At Local Polling Places, Issues Reported, And Relief As Election Nears Its End

Voters wait in line to vote at East Boston High School. (Robin Lubbock/WBUR)
Voters wait in line to vote at East Boston High School. (Robin Lubbock/WBUR)

Volunteer, nonpartisan poll monitors with the Lawyers' Committee for Civil Rights and Economic Justice have reported voting issues throughout Massachusetts on Election Day.

The volunteers are flagging the issues in real time through a national hotline, in the hope of resolving the problems.

The committee reports that voting machine malfunctions have been a problem in nine different cities Tuesday, including Lawrence, Springfield and New Bedford.

Sophia Hall, a staff attorney with the committee, says she's pleased with reporting process.

"We're having a lot of call volume," Hall said, "but overall things look good in the sense that when issues are arising, we're able to work with partners at cities and towns and directly at [Secretary of State William] Galvin's office, the Elections Division, to try to resolve them in real time."

The committee has received more than 300 calls reporting long lines and other voting issues.

Meanwhile, for the voters in those long lines, some are expressing mixed emotions about this year's presidential race.

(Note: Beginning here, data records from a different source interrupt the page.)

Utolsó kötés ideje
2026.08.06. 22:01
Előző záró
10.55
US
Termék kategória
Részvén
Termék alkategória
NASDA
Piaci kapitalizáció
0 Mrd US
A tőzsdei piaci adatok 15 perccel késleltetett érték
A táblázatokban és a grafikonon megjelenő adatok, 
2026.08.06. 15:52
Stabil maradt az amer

Gail Athas, a moderator of Ward 3 in Manchester, New Hampshire, said she's thankful this election is almost done.

"I'm disgusted with the way the election was run, I'm relieved that the day is here, [and] concerned that it's not over," Athas said.

Martha Hathaway, of Newton, Massachusetts, said she's just glad to be able to go back on social media.

"I feel like now I can get back on Facebook," she said. "I feel like you're not going to change my mind, I'm old enough to make my own decisions, and I'm tired of hearing about it."

Polls are open until 8 p.m. in Massachusetts.